Please copy every line of the data below word for word, and leave the pictures out of your answer.

Stored data:

____

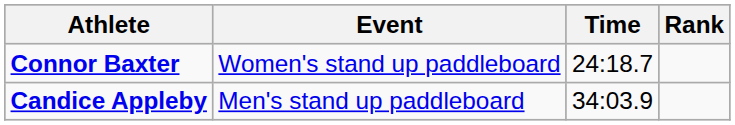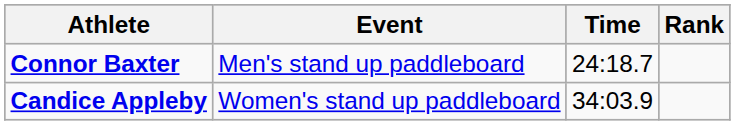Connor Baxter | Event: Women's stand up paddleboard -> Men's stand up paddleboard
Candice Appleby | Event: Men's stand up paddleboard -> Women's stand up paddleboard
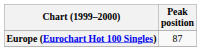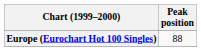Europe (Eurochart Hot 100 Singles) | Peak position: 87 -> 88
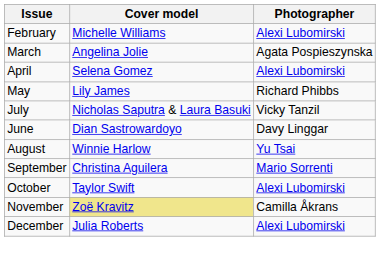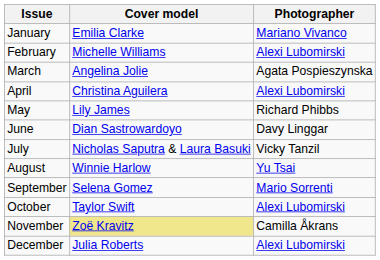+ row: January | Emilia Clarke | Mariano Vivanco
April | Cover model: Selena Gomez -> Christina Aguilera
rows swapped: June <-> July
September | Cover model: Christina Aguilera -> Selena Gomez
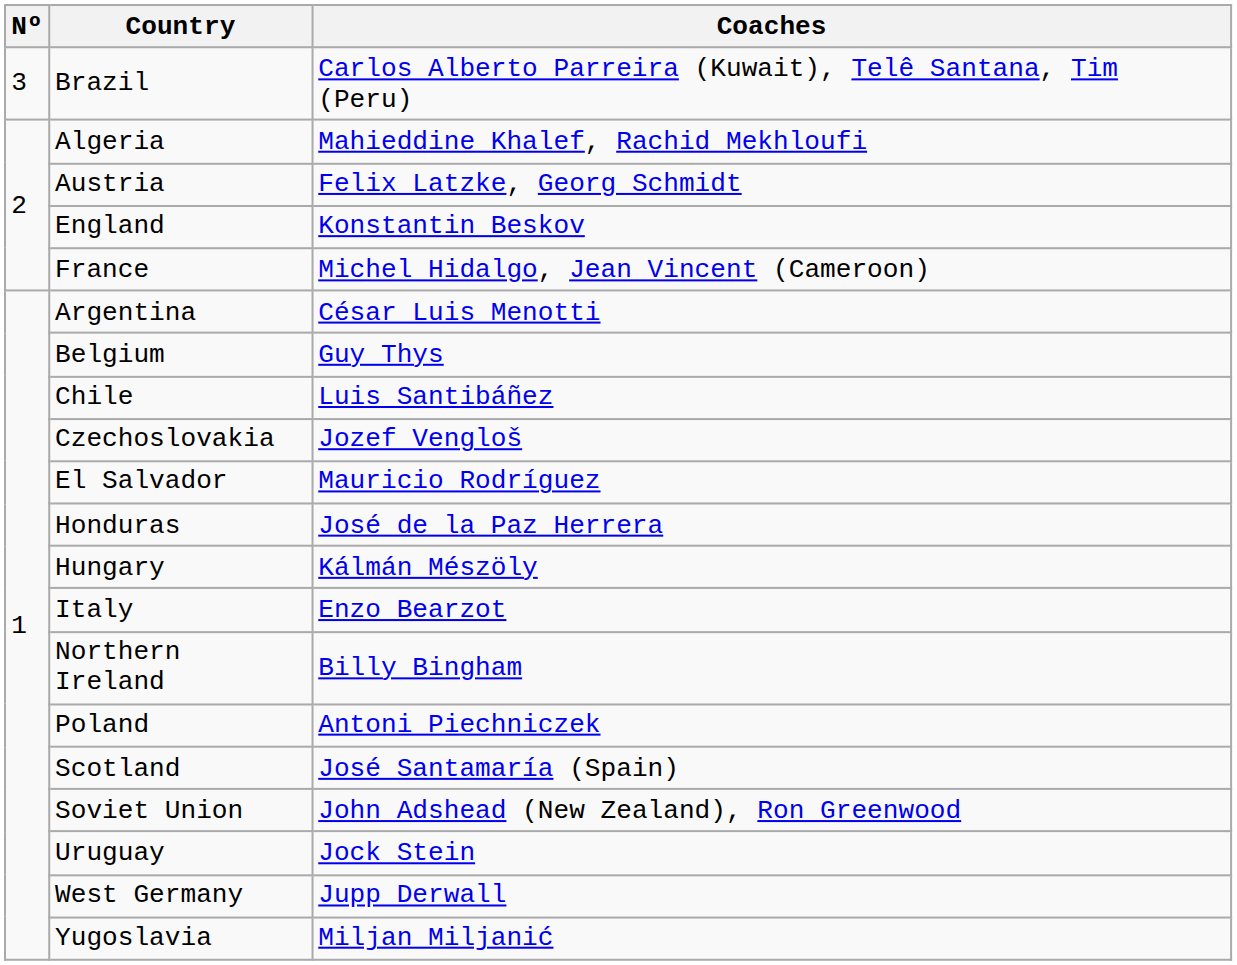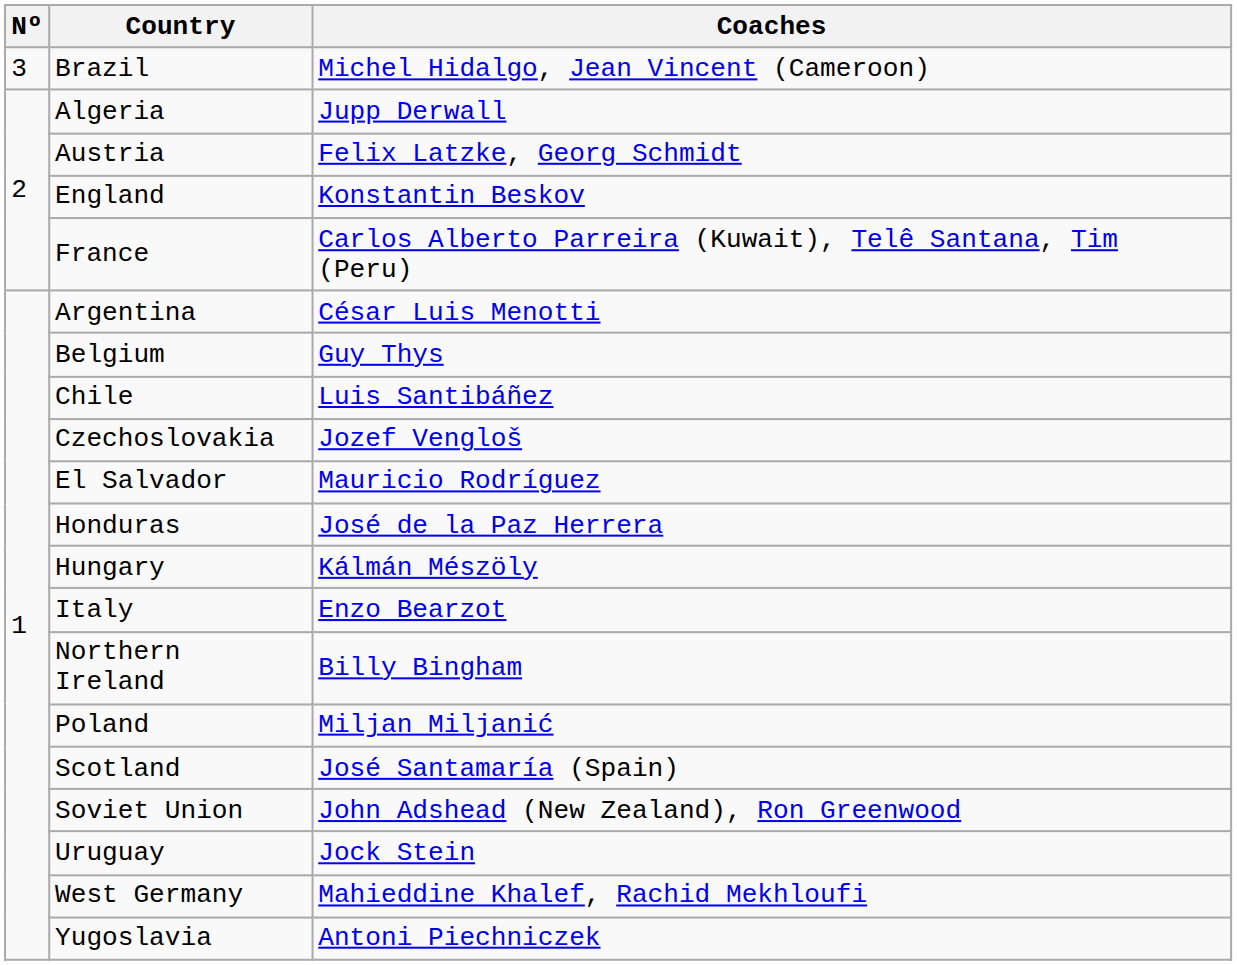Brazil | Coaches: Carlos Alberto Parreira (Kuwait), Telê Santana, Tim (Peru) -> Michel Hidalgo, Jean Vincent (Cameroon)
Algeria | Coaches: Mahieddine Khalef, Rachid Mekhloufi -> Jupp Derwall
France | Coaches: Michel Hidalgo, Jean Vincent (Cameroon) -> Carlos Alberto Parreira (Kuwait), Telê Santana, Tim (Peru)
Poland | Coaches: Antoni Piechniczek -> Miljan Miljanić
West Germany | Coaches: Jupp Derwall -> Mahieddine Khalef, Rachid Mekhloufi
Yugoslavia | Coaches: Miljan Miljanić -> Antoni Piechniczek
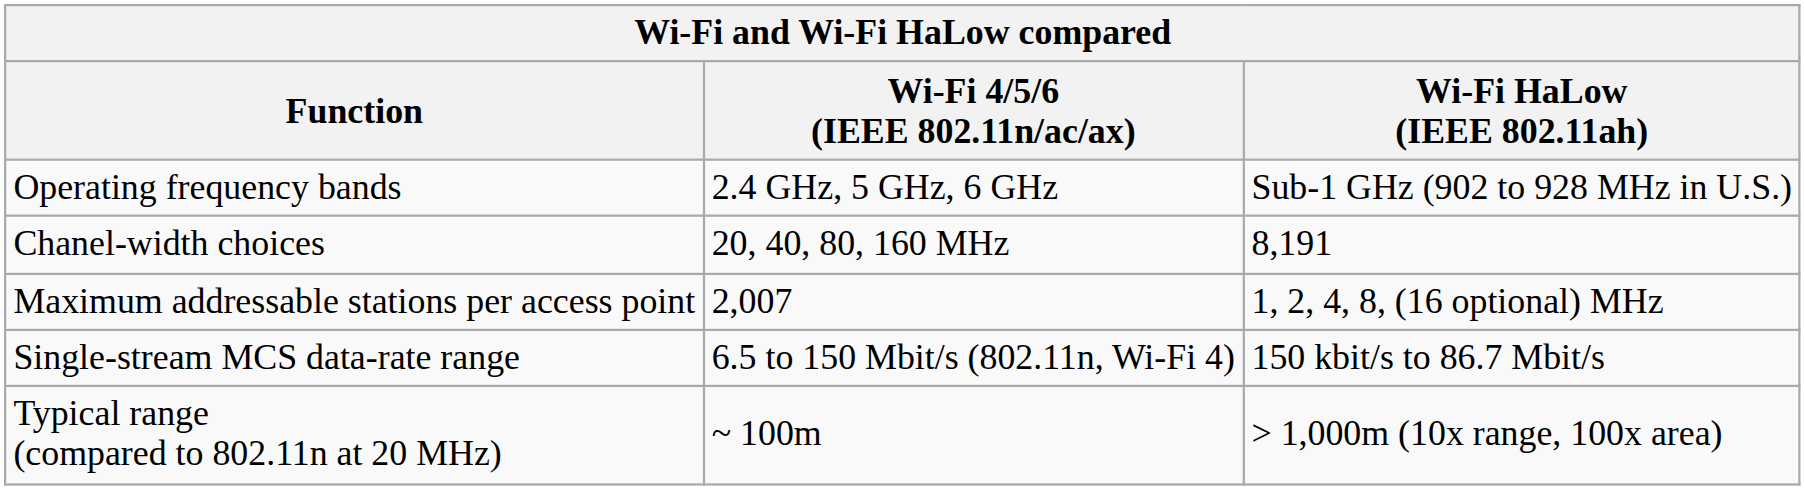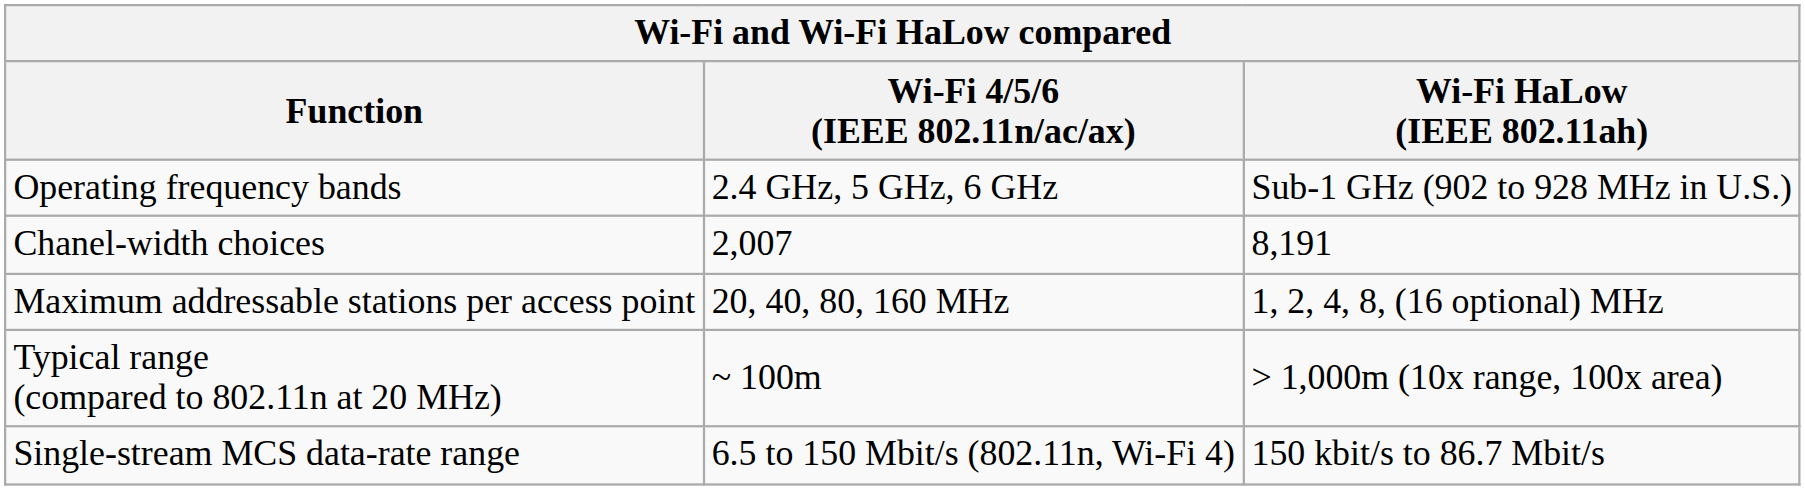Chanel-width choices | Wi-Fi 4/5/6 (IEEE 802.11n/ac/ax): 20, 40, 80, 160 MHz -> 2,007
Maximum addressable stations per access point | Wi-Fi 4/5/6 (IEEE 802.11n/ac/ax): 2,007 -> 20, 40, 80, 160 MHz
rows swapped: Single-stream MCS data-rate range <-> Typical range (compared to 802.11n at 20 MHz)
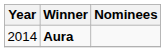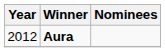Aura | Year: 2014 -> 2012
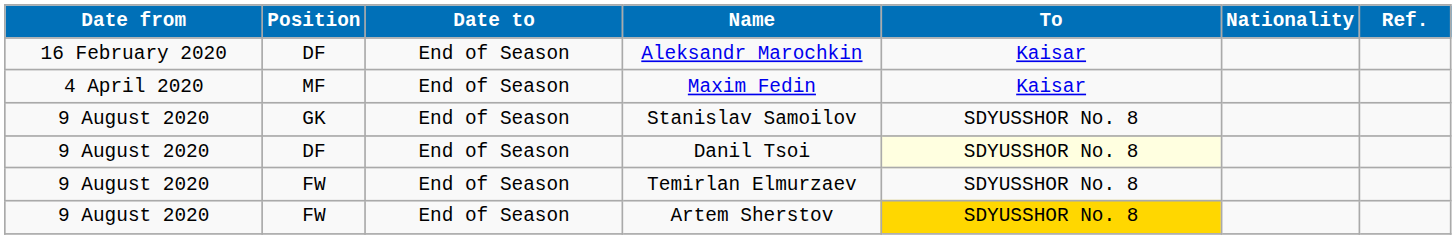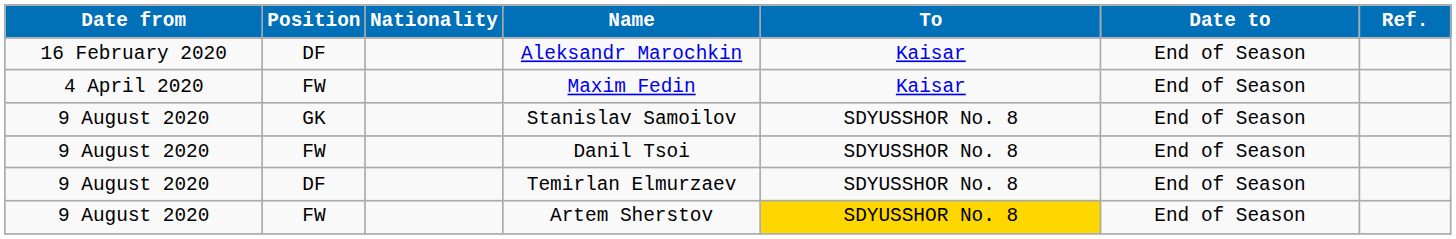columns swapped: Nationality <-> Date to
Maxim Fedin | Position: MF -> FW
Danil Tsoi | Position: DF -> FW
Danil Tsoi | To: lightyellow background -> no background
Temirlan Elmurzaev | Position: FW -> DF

____

**OUTPUT FOR THIS EXERCISE:**
Connor Baxter | Event: Women's stand up paddleboard -> Men's stand up paddleboard
Candice Appleby | Event: Men's stand up paddleboard -> Women's stand up paddleboard
Europe (Eurochart Hot 100 Singles) | Peak position: 87 -> 88
+ row: January | Emilia Clarke | Mariano Vivanco
April | Cover model: Selena Gomez -> Christina Aguilera
rows swapped: June <-> July
September | Cover model: Christina Aguilera -> Selena Gomez
Brazil | Coaches: Carlos Alberto Parreira (Kuwait), Telê Santana, Tim (Peru) -> Michel Hidalgo, Jean Vincent (Cameroon)
Algeria | Coaches: Mahieddine Khalef, Rachid Mekhloufi -> Jupp Derwall
France | Coaches: Michel Hidalgo, Jean Vincent (Cameroon) -> Carlos Alberto Parreira (Kuwait), Telê Santana, Tim (Peru)
Poland | Coaches: Antoni Piechniczek -> Miljan Miljanić
West Germany | Coaches: Jupp Derwall -> Mahieddine Khalef, Rachid Mekhloufi
Yugoslavia | Coaches: Miljan Miljanić -> Antoni Piechniczek
Chanel-width choices | Wi-Fi 4/5/6 (IEEE 802.11n/ac/ax): 20, 40, 80, 160 MHz -> 2,007
Maximum addressable stations per access point | Wi-Fi 4/5/6 (IEEE 802.11n/ac/ax): 2,007 -> 20, 40, 80, 160 MHz
rows swapped: Single-stream MCS data-rate range <-> Typical range (compared to 802.11n at 20 MHz)
Aura | Year: 2014 -> 2012
columns swapped: Nationality <-> Date to
Maxim Fedin | Position: MF -> FW
Danil Tsoi | Position: DF -> FW
Danil Tsoi | To: lightyellow background -> no background
Temirlan Elmurzaev | Position: FW -> DF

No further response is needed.